¿De qué fecha era la columna de Carlos Castillo Peraza que se recupera en el fragmento de abajo?

* _Fragmento para leer_
====================
El azar laboral llevó a que recuperara una columna de Carlos Castillo Peraza. Por la forma en que lo recordé, y al leerlo de nuevo, retomé reflexiones sobre el género del ensayo, aunque no fuera el tema del texto encontrado. Resultó ser del jueves 12 de octubre de 1995, lo que me hizo querer reconstruir aquellos momentos. Había podido volver al artículo —además de por los actuales motores de búsqueda— gracias a que más recientemente, pero también hace años, un amigo —ahora muerto— recordaba que le había leído una de sus frases y el argumento que la rodeaba. Para entonces, yo había olvidado por completo el hecho y la columna, pero guardé desde entonces lo dicho por mi amigo.
La parte que él no recordaba —y que era la sustancia de la colaboración de Castillo Peraza (1947-2000)— trataba de la percepción de la realidad y de los tiempos presente y futuro. Conocí a Castillo Peraza —de formación filosófica, amigo e interlocutor de intelectuales— cuando él abandonó la política partidista. Un día lo vi caminando por mi universidad mexicana, lo abordé y me contó que daría una clase de posgrado en el departamento de filosofía; a la que terminé entrando como oyente. Aunque no dejaba de describirse como político era patente que lo caracterizaba el horizonte del pensamiento. Hasta sus escritos periodísticos mostraban voluntad de estilo. Creo que una calidad especial del lenguaje, más allá de la importancia o pertinencia de los temas, marca que al paso de los años recordemos o no algunos textos.
Sobre el ensayo como forma literaria particular hay mucho que discutir: desde lo escrito por su fundador moderno, textos clásicos del siglo XX sobre el género como los de Adorno y Musil, esfuerzos académicos como el de José Luis Gómez Martínez, así como la inabarcable variedad de los ensayos mismos, porque la sana teoría nunca se desligada de las prácticas. Igualmente hay que tratar tanto las discusiones de años recientes en países como México —que pasan por debates alrededor de categorías como la de “ensayo creativo” que enmarcan subvenciones— así como los criterios que aplican antologadores del género. Habrá que llegar a esas cuestiones, pero en esta primera aproximación quiero servirme de cómo la memoria me llevó a fragmentos para especular sobre el presente del ensayo.
Alfonso Reyes y Octavio Paz son los más destacados ensayistas de la literatura mexicana del siglo XX. En los tiempos que corren probablemente se cuestionan sus figuras, tanto por su género como por la autoridad que ejercían en la comunidad literaria y cultural. Tales observaciones pueden o no ser pertinentes. A mí, lo que me vino a la mente fueron líneas concretas de sus obras. En El deslinde (1944), el libro de Reyes sobre teoría literaria, el autor escribió el enunciado que contiene una frase que ha perdurado y es abrumadoramente citada cuando se habla del género: “El ensayo, género mixto, centauro de los géneros, responde a la variedad de la cultura moderna, más múltiple que armónica”. Decir que el ensayo es combinación de posibilidades literarias porque da cabida tanto, por ejemplo, a elementos narrativos como de especulación abstracta —propiciando actualmente derivas como las autoficciones introspectivas— se ha vuelto cliché, aunque sea realidad.
====================
* _Información proporcionada_

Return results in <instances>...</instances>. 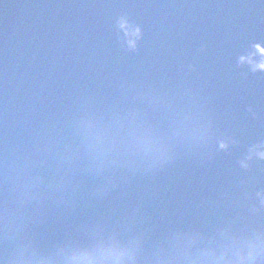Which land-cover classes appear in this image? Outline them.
Wrapping results in <instances>:
<instances>
[{"label": "water", "instance_id": "1", "mask_svg": "<svg viewBox=\"0 0 264 264\" xmlns=\"http://www.w3.org/2000/svg\"><path fill=\"white\" fill-rule=\"evenodd\" d=\"M0 264H264V0H0Z\"/></svg>", "mask_w": 264, "mask_h": 264}]
</instances>
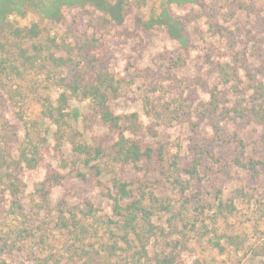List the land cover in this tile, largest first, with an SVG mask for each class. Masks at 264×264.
Returning a JSON list of instances; mask_svg holds the SVG:
<instances>
[{"label": "trees", "instance_id": "obj_1", "mask_svg": "<svg viewBox=\"0 0 264 264\" xmlns=\"http://www.w3.org/2000/svg\"><path fill=\"white\" fill-rule=\"evenodd\" d=\"M200 4L0 0V264H186L182 255L191 239L213 242V236L220 251L222 239L236 245L243 233L236 227L230 235L233 226H228L239 206L250 204L249 191L264 189V85L256 83L264 76V45L227 55L223 63L221 57L213 85L197 77L207 100L189 114L196 120L191 125L194 135L201 124L208 125L212 138H191L185 152L172 156L165 144L150 142L157 131L145 128L137 113L116 114L113 102L121 99L125 83L110 71L105 43L81 28L82 15H88L118 38L159 33L179 51L175 58L160 57L183 69L195 45L189 20L174 8ZM52 88L60 91L55 99ZM73 98L91 102L104 135L87 141L70 129ZM32 106L37 115L24 118ZM10 111L21 134L5 118ZM145 111L157 126L172 120L163 110ZM45 121L56 128L57 144L68 143L70 158L58 146L51 148ZM248 124L256 138L248 140L243 132ZM225 157L253 189L236 188L226 196L216 186ZM125 168L133 178L120 174ZM33 174L41 179L28 193ZM69 179L99 190L109 213L89 199L77 202L69 191L56 196Z\"/></svg>", "mask_w": 264, "mask_h": 264}, {"label": "rangeland", "instance_id": "obj_2", "mask_svg": "<svg viewBox=\"0 0 264 264\" xmlns=\"http://www.w3.org/2000/svg\"><path fill=\"white\" fill-rule=\"evenodd\" d=\"M200 3L194 8H174L177 16L189 20L195 45L183 69H174L169 60L160 57L167 55L175 58L179 55V51L176 44L159 33L127 40L118 38L114 32L107 35L106 31L99 27L97 16L82 15L81 19L82 30L95 35L105 43V48L109 50L110 71L125 83L121 99L113 102L116 114L137 113L145 128L151 126L157 131V137L150 142L165 144L172 156L185 152V147L191 138L197 137L203 140L212 138V131L208 125L201 124L196 135L191 125V122L196 120L189 114L196 110L199 103L207 100V94L203 91V86L198 84L197 77L202 76L213 85L216 83L214 79L216 63L221 57V62H225L227 55L237 52L241 56L244 48L264 45L261 43L262 40L264 41V0H200ZM31 20L20 23L27 25ZM245 52L247 55L250 54L248 50ZM206 73L210 76H206ZM240 78L243 82L247 81L244 73H240ZM256 81L264 85V76L258 75ZM59 92L52 88L49 94L55 99ZM35 108L32 106L27 109L28 113L23 117L36 116L38 110ZM148 109L163 110L167 114H173L172 120L157 126L156 121L146 116L145 110ZM67 112L70 129L80 133L87 141L104 135V130L97 123L89 100L73 98ZM5 118L21 134V124L16 120L13 112L6 113ZM42 125L44 130H48L47 136L51 148L58 146L63 157L70 158L68 143L64 141L59 145L53 139L56 128L47 121ZM242 128H244L243 132L249 133L248 140L257 137L252 132L250 124ZM52 156H55L54 151ZM228 161L229 158L225 157L223 164L226 168L219 175L216 186H222L226 196L236 188L245 191L249 188L253 189V185L246 180L244 173L232 167ZM120 170V174L125 178L134 177L127 168ZM40 179L41 175L35 174L27 179L28 193L32 191V184ZM68 181L56 190V196L60 197L69 191L77 202L89 199L102 213H109L108 202L99 190L79 181L70 179ZM206 189L212 191L209 185ZM248 196L250 204H241L237 218L228 226H233L230 235L234 233L236 227H239L243 233L235 240L236 245H230L222 239L220 244L224 249L220 251L214 248V242L218 240H214L213 236H211L213 242L208 238L200 241L191 239L189 250L182 255L186 264H261L264 261V219H262L264 189L250 190ZM206 201L202 198L201 203L205 204ZM196 204L194 205L197 206Z\"/></svg>", "mask_w": 264, "mask_h": 264}]
</instances>
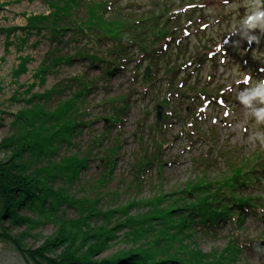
====================
* _Respuesta_
Del jueves 12 de octubre de 1995.